Dear Editor:

With interest we read the paper ‘A minimum yield of twelve lymph nodes in rectal cancer remains valid in the era of neo-adjuvant treatment’ by Lykke et al. published on 5 February 2015 [Epub ahead of print]. In this study, the authors found an association between increased lymph node yield and the detection of node positive disease up to a lymph node yield of 12 to 17 nodes for rectal cancer patients (irrespective of neo-adjuvant treatment). They reason that this indicates that a yield of at least 12 lymph nodes is needed to ensure node negative disease, and that guidelines on a minimum yield of 12 lymph nodes are valid.

Although we agree with the authors that an adequate lymph node evaluation is important for correct staging and subsequent treatment of patients, we do not believe that their conclusion is justified that the adequacy of lymph node yield and staging can be determined on the basis of a certain minimum number of lymph nodes evaluated. In our opinion, certain important aspects were not taken into account in this study.

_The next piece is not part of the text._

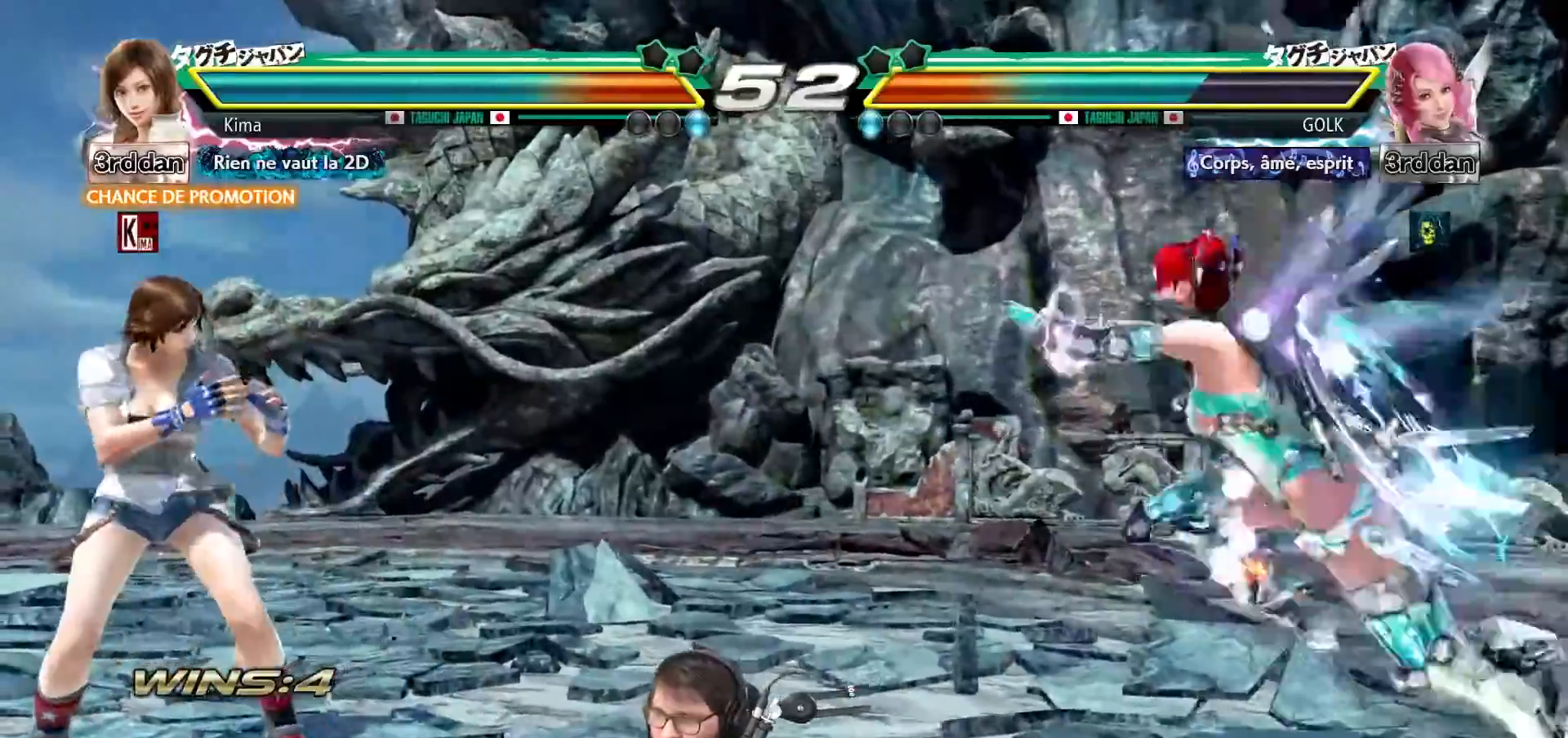
{"buttons": [], "left_stick": "left", "events": [[17, "left_stick", "left"]]}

In the last two decades, the number of lymph nodes evaluated has become a surrogate marker for surgical and pathological excellence in colorectal cancer. Quality initiatives aimed at improving nodal yield have been undertaken and have resulted in an increase in the number of lymph nodes evaluated over time, indicating that room for improvement in surgical and pathological practices existed. However, a ceiling may have been reached beyond which further improvement might not be possible. This can be explained by the fact that the number of lymph nodes available for evaluation is not only influenced by the thoroughness of the surgeon and the diligence of the pathologist but also by a patient’s ability to mount an effective immune response to the tumour. A growing body of literature (i.e. studies by Pages and Galon et al. in the New England Journal of Medicine, Science and Journal of Clinical Oncology) is showing that the biological behaviour of the tumour and host, such as immune response, also affects the number of traceable lymph nodes. A smaller number of lymph nodes reflects a diminished immune response and is also associated with less prominent lymphocytic infiltration into the primary tumour. Consequently, it may be unrealistic to only define a lymph node evaluation as adequate in case 12 or more lymph nodes are yielded.

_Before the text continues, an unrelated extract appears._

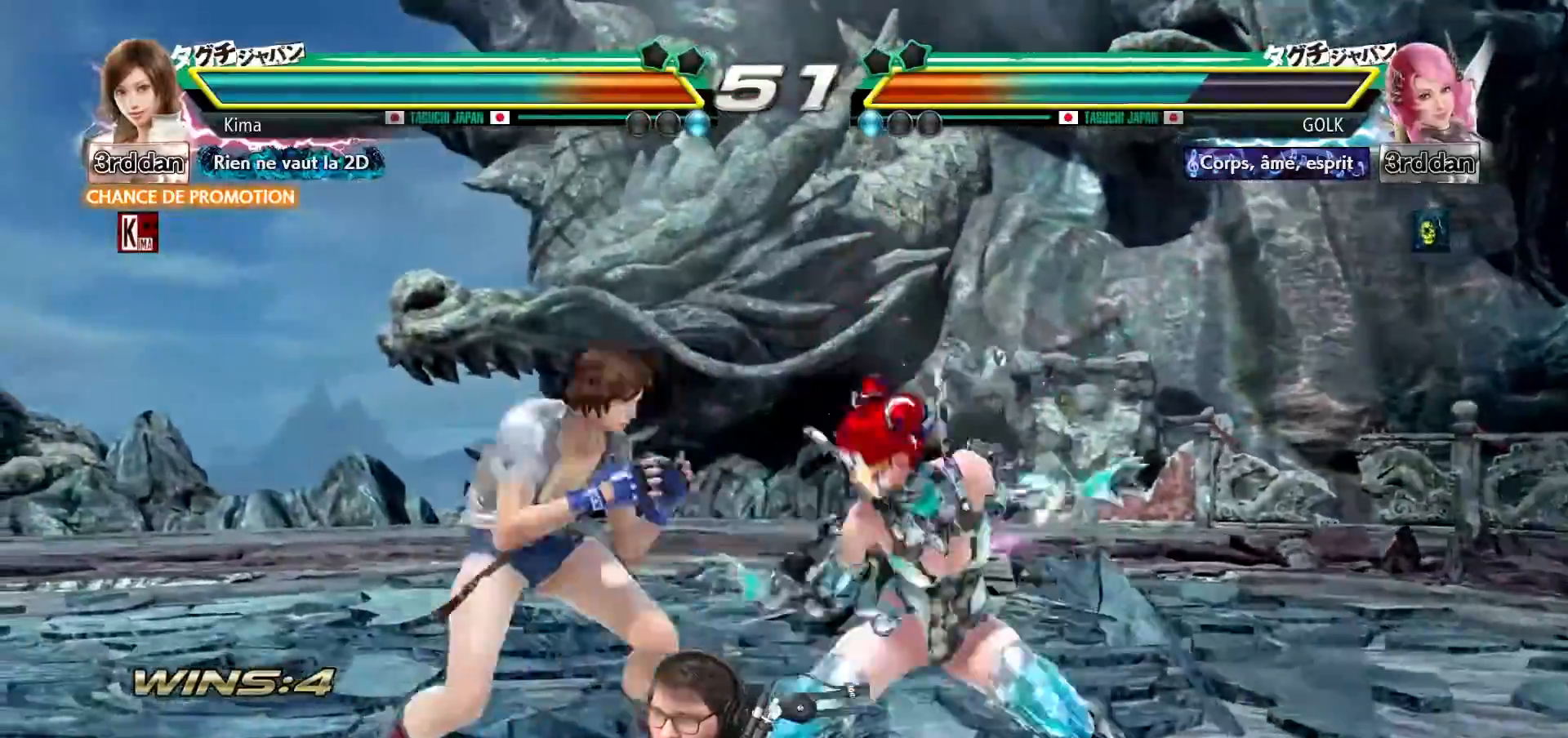
{"buttons": [], "left_stick": "left", "events": [[267, "left_stick", "left"]]}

Additionally, other recent studies among colon and rectal cancer patients such as the study by Parsons et al. in the Journal of the American Medical Association in 2011 and the study by Van Erning et al. in European Journal of Cancer in 2014 show that despite increases in lymph node yield over time, the proportion of lymph node positivity has remained unchanged, which makes one question the presumed understaging mechanism.

Therefore, we believe that adequacy of lymph node yield and staging in rectal cancer should not be determined based on a minimum number of lymph nodes evaluated. Surgeons and pathologists should strive to remove and evaluate all lymph nodes in the resection specimen, while acknowledging that fewer than 12 lymph nodes might be present in some patients. The absolute number of lymph nodes evaluated should not be used as a marker of quality but should rather be regarded as a reflection of immune response.